74. Il a remplacé à ce poste Louis de Guiringaud, qui a dit à l'auteur, quelques années plus tard, qu'il aurait beaucoup aimé être de ce voyage, puisqu'il était l'un des rares responsables français à avoir rencontré Sékou Touré à plusieurs reprises au lendemain de l'indépendance, lorsqu'il était ambassadeur au Ghana (voir notamment le chapitre 34 sur l'admission de la Guinée à l'ONU).
75. Il avait dans le passé été l'un des adjoints de Jacques Foccart, mais on n'a évidemment pas mis l'accent sur ce point de sa biographie. René Journiac a toujours été un correspondant efficace et positif pour l'auteur. Sa disparition lors d'un accident d'avion au Cameroun en janvier 1980 sera sincèrement regrettée.
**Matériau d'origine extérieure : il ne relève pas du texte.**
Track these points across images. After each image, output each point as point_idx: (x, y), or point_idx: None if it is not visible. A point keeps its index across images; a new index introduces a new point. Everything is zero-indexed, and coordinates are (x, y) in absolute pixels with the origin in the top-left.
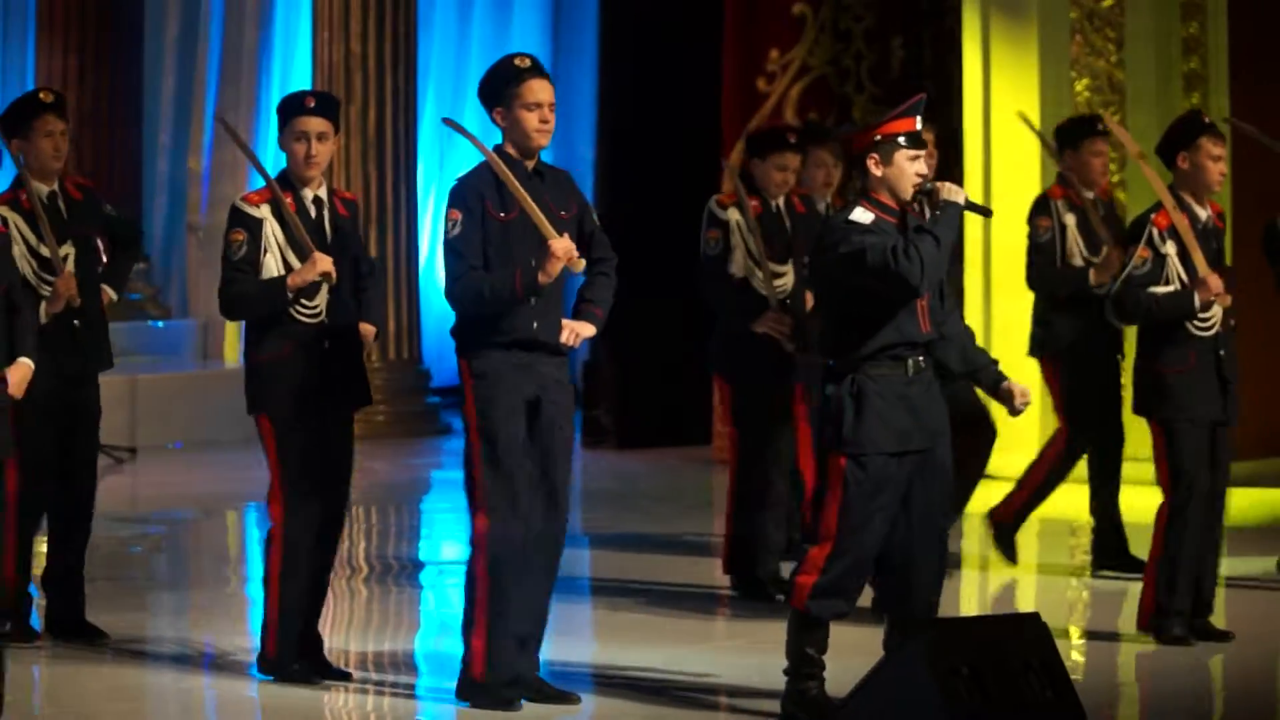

Son remplaçant, Martin Kirsch, magistrat lui aussi, n'avait pas les mêmes connaissances sur l'Afrique (le nom de l'auteur avait été également avancé pour la succession de René Journiac).
76. Conformément à l'usage des visites d'Etat de ce type, un certain nombre de personnalités guinéennes furent décorées des ordres de la Légion d'honneur ou du Mérite national.
77. Centre d'Education Révolutionnaire, dénomination donnée depuis 1984 aux établissements scolaires et universitaires dans le cadre de la révolution culturelle inspirée par le ministre Béhanzin. Les “tribunes colorées” sont inspirées par une technique mise au point par les Coréens du Nord — qui étaient d'ailleurs venus l'enseigner aux Guinéens — qui consiste à écrire des slogans ou à peindre des portraits avec des centaines de petits drapeaux colorés tenus et manipulés, à un signal donné, par des enfants des écoles ; on peut ainsi faire apparaître à la suite plusieurs slogans ou portraits.
78. L'auteur a assisté une fois, à l'aéroport de Conakry, à un départ de Sékou Touré pour un voyage en Afrique du Nord et au Moyen-Orient. Comme on lui faisait remarquer que le poste d'ambassadeur dans l'un de ces pays (c'était peut-être la Libye) n'était pas pourvu, il avisa quelqu'un qui se pressait dans le petit groupe venu l'accompagner en bas de l'escalier qu'il
s'apprêtait à monter pour accéder à l'avion :
— Tiens, toi, tu viens avec moi, tu seras notre prochain ambassadeur à …
Il n'était évidemment pas question de refuser une telle nomination.
79. Dans l'avion qui l'amène ensuite de Conakry à Libreville, Giscard d'Estaing confie à Pierre Hunt, son porte-parole, qui l'interroge sur ses impressions : « Oui, c'était un voyage particulièrement bien réussi… Et c'est aussi la première fois que je vois un ambassadeur qui est plus applaudi que son président.… " (conversation de l'auteur avec Pierre Hunt devenu en 1980 ambassadeur en Tunisie).